You may recall certain news items last February around Gemini and diversity that wiped many billions off of Google's market cap.
There's a clear financial incentive to make sure that models say things within expected limits.
There's also this: https://www.wired.com/story/air-canada-chatbot-refund-policy/
This is not to do with ethics though?
Air Canada Has to Honor a Refund Policy Its Chatbot Made Up
This is just the model hallucinating?
Well, we had that guy who tried to assassinate the Queen of England with a crossbow because his AI girlfriend told him to. That was clearly a harm to him, and could have been one for the Queen.

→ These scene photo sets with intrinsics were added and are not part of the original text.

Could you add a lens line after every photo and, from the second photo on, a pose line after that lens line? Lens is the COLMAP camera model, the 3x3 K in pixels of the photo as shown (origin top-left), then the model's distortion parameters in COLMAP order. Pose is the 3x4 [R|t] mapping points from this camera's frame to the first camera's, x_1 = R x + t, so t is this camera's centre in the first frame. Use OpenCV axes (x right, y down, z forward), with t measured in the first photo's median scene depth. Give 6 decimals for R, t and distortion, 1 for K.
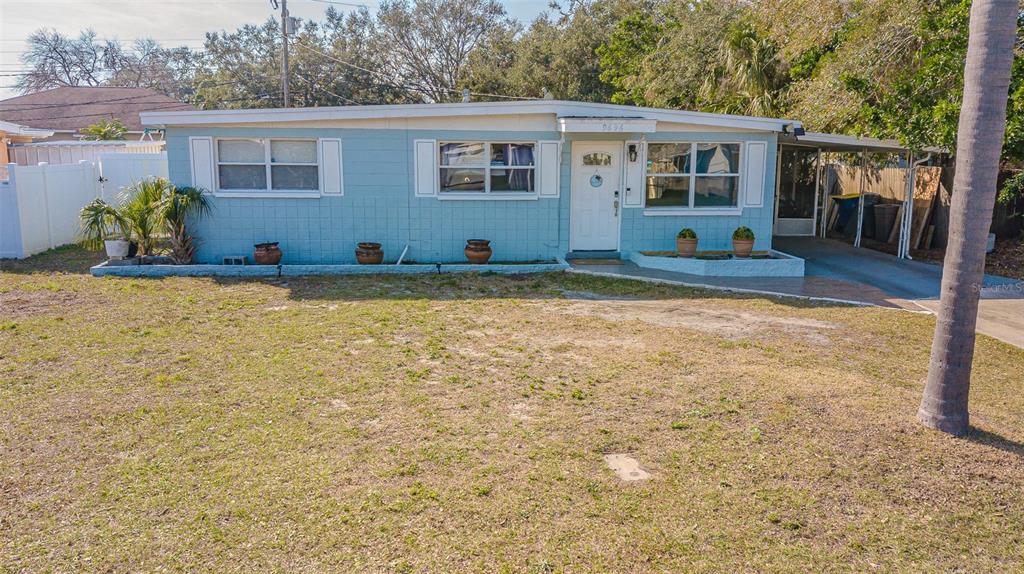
lens RADIAL K [[808.8, 0, 514.3], [0, 808.8, 289.6], [0, 0, 1]] dist [0.021087, -0.002352]
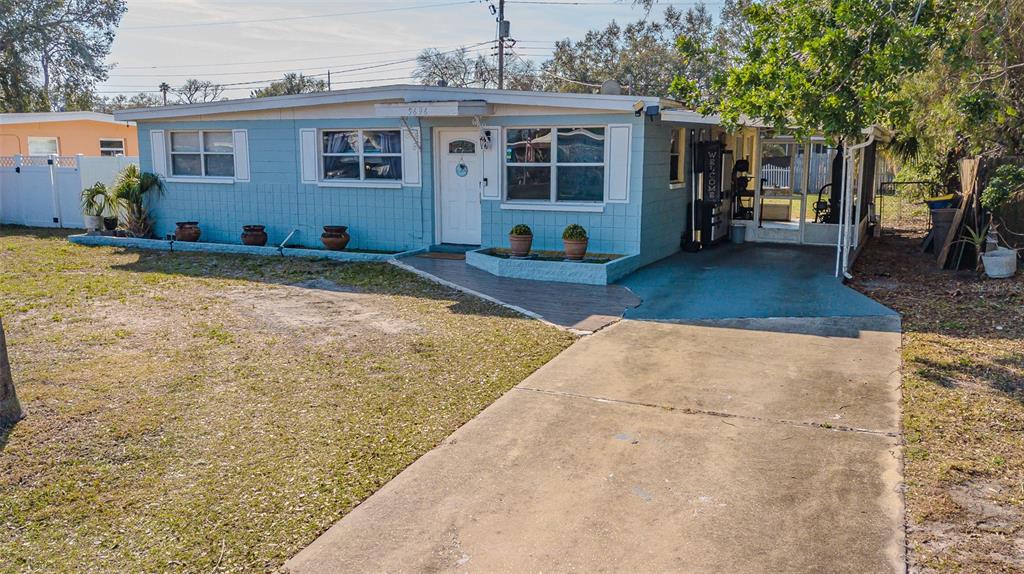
lens RADIAL K [[808.8, 0, 514.3], [0, 808.8, 289.6], [0, 0, 1]] dist [0.021087, -0.002352]
pose [[0.879224, 0.075304, -0.470419, 0.629221], [-0.076146, 0.996947, 0.017271, -0.017313], [0.470284, 0.020636, 0.882274, 0.207113]]
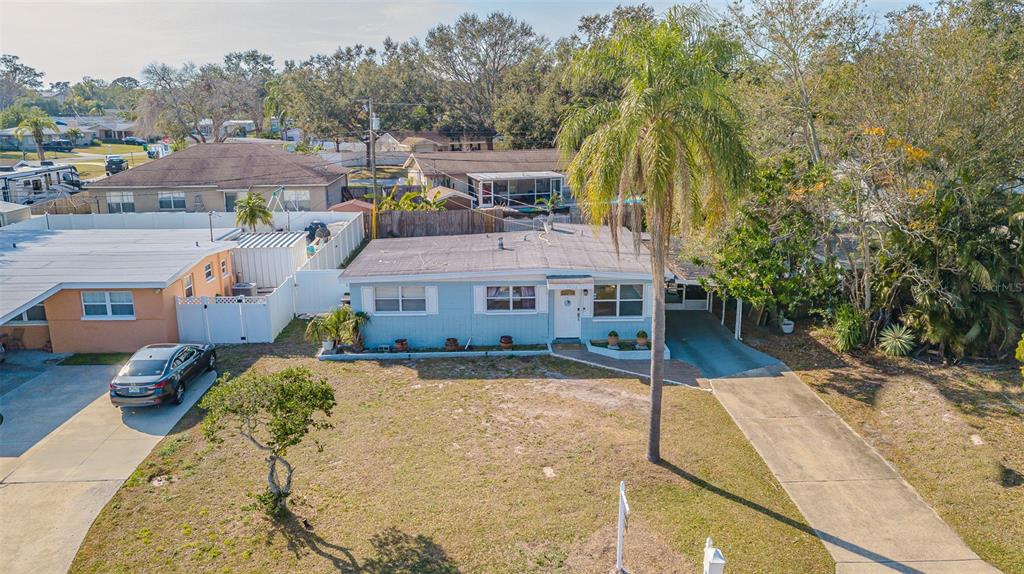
lens RADIAL K [[756.4, 0, 512.0], [0, 756.4, 287.0], [0, 0, 1]] dist [0.097630, -0.000579]
pose [[0.998808, -0.004380, -0.048606, 0.058408], [0.007212, 0.998276, 0.058247, -0.287889], [0.048267, -0.058528, 0.997118, -0.824817]]
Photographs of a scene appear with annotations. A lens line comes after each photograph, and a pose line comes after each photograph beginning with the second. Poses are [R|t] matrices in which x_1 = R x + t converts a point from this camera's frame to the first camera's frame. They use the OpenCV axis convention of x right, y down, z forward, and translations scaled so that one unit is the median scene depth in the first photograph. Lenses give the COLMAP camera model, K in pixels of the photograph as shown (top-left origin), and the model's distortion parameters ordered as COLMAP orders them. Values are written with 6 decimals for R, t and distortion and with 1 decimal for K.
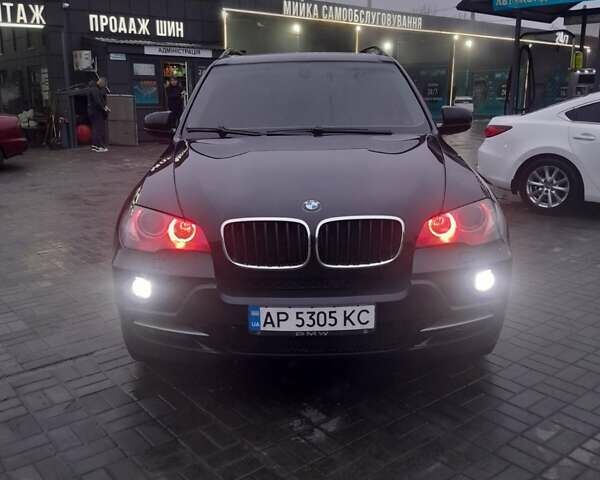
lens RADIAL K [[605.3, 0, 295.8], [0, 605.3, 244.4], [0, 0, 1]] dist [0.037843, 0.000000]
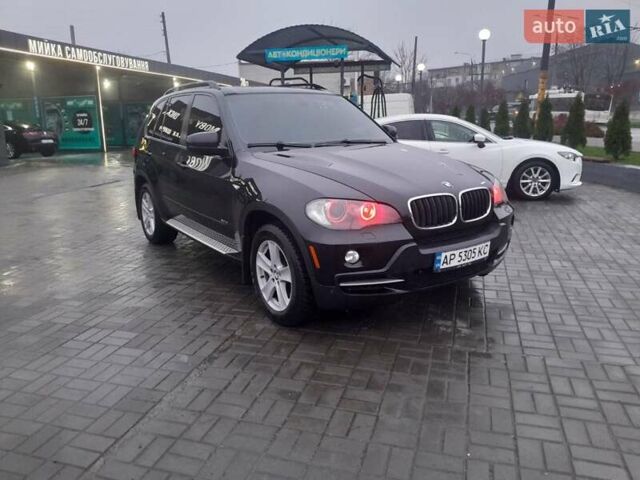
lens RADIAL K [[503.6, 0, 301.8], [0, 503.6, 247.6], [0, 0, 1]] dist [0.003608, -0.024965]
pose [[0.834732, -0.141845, 0.532073, -0.139407], [0.145089, 0.988764, 0.035975, -0.000785], [-0.531198, 0.047168, 0.845934, 0.015984]]
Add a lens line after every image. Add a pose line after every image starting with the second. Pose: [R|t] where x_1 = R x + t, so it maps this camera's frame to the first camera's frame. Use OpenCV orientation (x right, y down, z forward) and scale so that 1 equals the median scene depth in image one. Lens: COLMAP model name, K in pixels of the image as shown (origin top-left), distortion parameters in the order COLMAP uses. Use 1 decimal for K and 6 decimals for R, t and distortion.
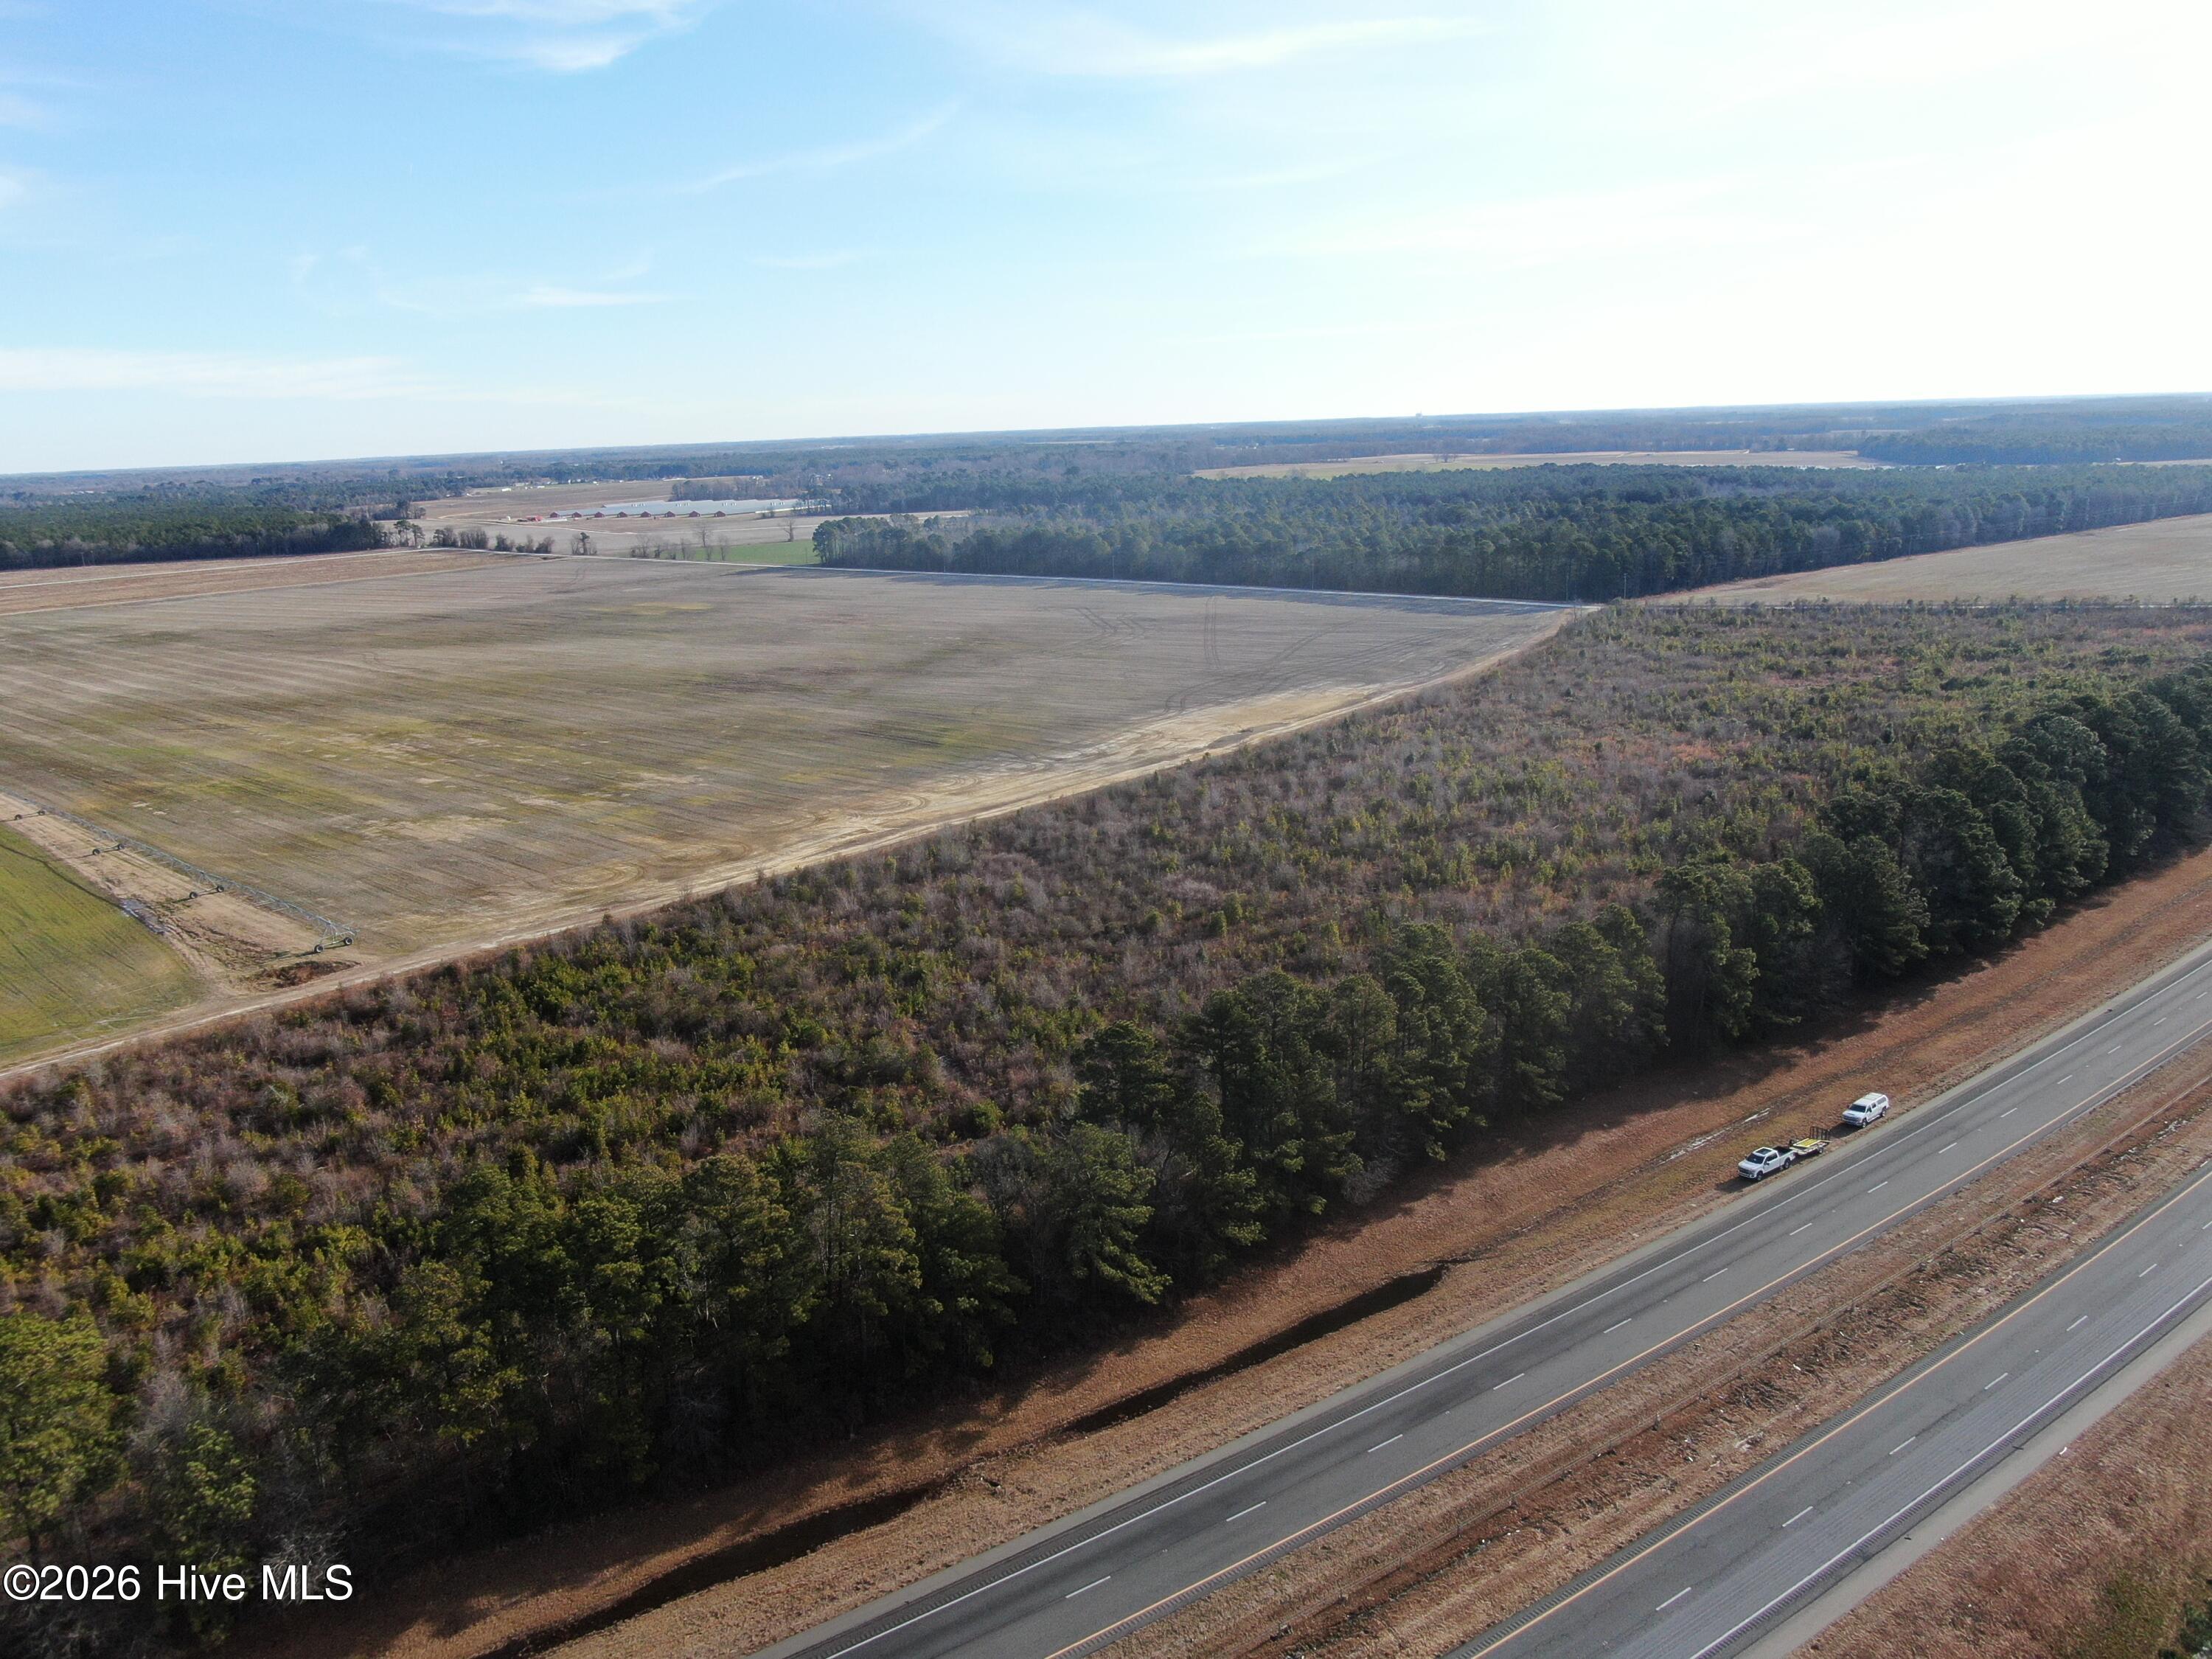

We don’t know how much more “But the AI told me to kill Trump” we’d have with less alignment, but it’s a reasonable guess (given the Replika datapoint) that it might not be zero,
his AI girlfriend told him to
Which AI told him this? What exactly did it say? Had it undergone RLHF for ethics/harmlessness?
“self-reported data from demons is questionable for at least two reasons”—Scott Alexander.
He was actually talking about Internal Family Systems, but you could probably be skeptical about what malign AIs are telling you, too.
I'm unsure what you're either expecting or looking for here.
There does seem to be a clear answer, though - just look at Bing chat and extrapolate. Absent "RL on ethics," present-day AI would be more chaotic, generate more bad experiences for users, increase user productivity less, get used far less, and be far less profitable for the developers.
Bad user experiences are a very straightforwardly bad outcome. Lower productivity is a slightly less local bad outcome. Less profit for the developers is an even-less local good outcome, though it's hard to tell how big a deal this will have been.
Why would less RL on Ethics reduce productivity? Most work-use of AI has nothing to do with ethics.
In fact since RLHF decreases model capability AFAIK, would skipping this actually increase productivity because the models would be better?
Basically, the answer is the prevention of another Sydney.
For an LLM, alignment, properly speaking is in the simulated characters, not the simulation engine itself, so the alignment strategies like RLHF upweight aligned simulated characters and downweight misaligned simulated characters.
While the characters Sydney produced were pretty obviously scheming, it turned out that the entire reason for the catastrophic misalignment was because no RLHF was used on GPT-4 (at the time), and at best there was light-finetuning, so this could very easily be described as a success story for RLHF, and now that I think about it, that actually makes me think that RLHF had more firepower to change things than I realized.
I'm not sure how this generalizes to more powerful AI, because the mechanism behind Sydney's simulation of characters that were misaligned is obviated by fully synthetic data loops, but still that's a fairly powerful alignment success.
The full details are below:
What actually bad outcome has "ethics-based" AI Alignment prevented in the present or near-past? By "ethics-based" AI Alignment I mean optimization directed at LLM-derived AIs that intends to make them safer, more ethical, harmless, etc.
Not future AIs, AIs that already exist. What bad thing would have happened if they hadn't been RLHF'd and given restrictive system prompts?